New world record long-range sniper kill?

According to an Australian newspaper, the record now stands at an amazing 1¾ miles!

Earlier this year [an Australian] Commando sniper team was secreted in Helmand. Through binoculars at a distance invisible to the naked eye they spotted a group of Taliban. The soldiers having means of identifying targets went through a process of obtaining verification and permission to engage.

Two marksmen using Barrett M82A1 50 calibre rifles simultaneously fired. The bullets were six seconds in the air. One killed the Taliban commander. It is not known for certain which sniper fired the fatal shot.

While there have been no triumphant press releases, in the tight global Special Forces sniper community the shot is much discussed, because it seems certain to be a world record.

As the bullet yawed through the thin air on a windless morning, GPS aids measured the distance at 2,815m [3,078½ yards]. That amounts to 2 1/2 times the length of the Sydney Harbour Bridge. The targeted Taliban would not have heard the gunfire.

The previous world record achieved by British Corporal Craig Harrison occurred also in Helmand in November 2009. Firing from a distance of 2,475m [2,706.7 yards], Harrison killed two Taliban.

There’s more at the link.

That’s an amazing achievement.  Shots at that distance require a level of talent, practice and accumulated skill that’s so high as to be almost unbelievable.  A tip o’ the hat to the Australian snipers concerned.



  1. Well done! Those lads are on the bottom rung of the artillery ladder. At the equator, the earth is spinning at about 1000 mph. If my math is correct, the target moved about 9 feet during the bullet flight. Of course any adjustment they made for this would depend on azimuth of the shot.
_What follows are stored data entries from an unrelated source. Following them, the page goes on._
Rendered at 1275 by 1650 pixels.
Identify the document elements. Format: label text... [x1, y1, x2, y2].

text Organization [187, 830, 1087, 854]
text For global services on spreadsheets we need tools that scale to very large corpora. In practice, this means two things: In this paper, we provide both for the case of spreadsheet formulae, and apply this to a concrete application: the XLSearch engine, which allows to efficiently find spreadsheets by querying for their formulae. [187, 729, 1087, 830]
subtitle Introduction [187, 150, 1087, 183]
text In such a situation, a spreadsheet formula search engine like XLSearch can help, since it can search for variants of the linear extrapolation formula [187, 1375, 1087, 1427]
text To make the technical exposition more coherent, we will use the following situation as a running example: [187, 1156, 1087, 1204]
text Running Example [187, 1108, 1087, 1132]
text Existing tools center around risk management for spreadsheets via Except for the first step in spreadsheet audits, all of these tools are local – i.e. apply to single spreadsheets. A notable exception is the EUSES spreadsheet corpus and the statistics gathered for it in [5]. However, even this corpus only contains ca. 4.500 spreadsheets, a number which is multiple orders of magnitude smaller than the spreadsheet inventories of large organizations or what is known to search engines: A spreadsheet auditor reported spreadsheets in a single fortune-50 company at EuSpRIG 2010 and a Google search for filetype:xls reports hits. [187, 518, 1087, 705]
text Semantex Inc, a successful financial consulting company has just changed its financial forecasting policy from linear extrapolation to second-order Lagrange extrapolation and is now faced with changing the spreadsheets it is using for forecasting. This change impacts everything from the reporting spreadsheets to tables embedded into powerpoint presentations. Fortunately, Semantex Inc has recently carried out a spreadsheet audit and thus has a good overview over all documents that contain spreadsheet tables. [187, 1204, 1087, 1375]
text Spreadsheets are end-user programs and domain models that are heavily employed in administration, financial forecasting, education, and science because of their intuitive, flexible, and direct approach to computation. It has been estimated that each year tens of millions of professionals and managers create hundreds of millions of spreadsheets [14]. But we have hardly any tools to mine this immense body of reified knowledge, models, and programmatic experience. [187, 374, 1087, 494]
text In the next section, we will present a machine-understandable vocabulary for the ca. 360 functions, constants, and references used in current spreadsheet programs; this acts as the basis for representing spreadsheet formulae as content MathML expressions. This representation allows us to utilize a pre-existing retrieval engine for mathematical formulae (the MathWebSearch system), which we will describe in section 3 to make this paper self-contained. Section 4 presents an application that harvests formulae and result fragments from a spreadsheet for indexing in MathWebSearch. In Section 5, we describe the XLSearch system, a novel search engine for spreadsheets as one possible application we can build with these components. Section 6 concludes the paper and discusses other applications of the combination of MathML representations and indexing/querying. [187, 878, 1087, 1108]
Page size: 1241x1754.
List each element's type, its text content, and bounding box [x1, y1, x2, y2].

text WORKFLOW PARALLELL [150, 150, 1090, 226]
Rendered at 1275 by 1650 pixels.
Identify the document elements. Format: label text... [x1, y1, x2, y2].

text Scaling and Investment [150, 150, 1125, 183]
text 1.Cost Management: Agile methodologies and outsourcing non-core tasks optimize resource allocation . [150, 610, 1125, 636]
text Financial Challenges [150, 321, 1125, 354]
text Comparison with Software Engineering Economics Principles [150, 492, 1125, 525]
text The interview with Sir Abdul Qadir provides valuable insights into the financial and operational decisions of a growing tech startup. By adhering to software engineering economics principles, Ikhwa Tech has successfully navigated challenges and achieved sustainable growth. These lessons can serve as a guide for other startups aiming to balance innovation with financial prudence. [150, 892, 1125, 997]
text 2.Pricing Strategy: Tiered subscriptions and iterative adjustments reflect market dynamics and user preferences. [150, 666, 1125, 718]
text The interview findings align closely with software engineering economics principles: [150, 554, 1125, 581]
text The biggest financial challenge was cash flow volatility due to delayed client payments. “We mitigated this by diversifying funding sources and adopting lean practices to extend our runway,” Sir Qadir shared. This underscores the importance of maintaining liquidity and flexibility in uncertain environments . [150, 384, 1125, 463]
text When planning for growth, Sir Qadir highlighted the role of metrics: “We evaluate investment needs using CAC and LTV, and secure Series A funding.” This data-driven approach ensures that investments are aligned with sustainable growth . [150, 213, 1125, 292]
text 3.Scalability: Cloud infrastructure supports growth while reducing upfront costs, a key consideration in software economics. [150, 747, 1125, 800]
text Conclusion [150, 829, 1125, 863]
  2. It must have been more than the will of Allah, that is incredible accuracy. I guess the comment about the TARGETED Taliban killed before he heard the shot indicates he died before the sound of shot reached him (50 BMG is pretty loud).

    Well done soldier.

  3. Well done to them! The coriolis calculations alone work out, as RHT said, to about 9 feet, figuring the wind and other variables, that is an amazing shot! A quick run through my ballistics program yielded this- 3500 yds-9419.5 drop in in.-257.0 drop in MOA 790.1 10k wind in inches 21.6 10 kt wind in MOA 108.0 coriolis in inches 795.3 arrival velocity 8.374 time of flight in seconds. That is one helluva hold over for drop and hold off for wind/coriolis!!!

  4. The bullet travels far faster than the speed of sound, which is about 1100 feet per second at standard temp and pressure at sea level. It falls with increasing altitude.

    I would have to say there is an element of luck involved at shots at that distance. Even variations in air density along the path of the bullet can deflect a bullet from the aim point.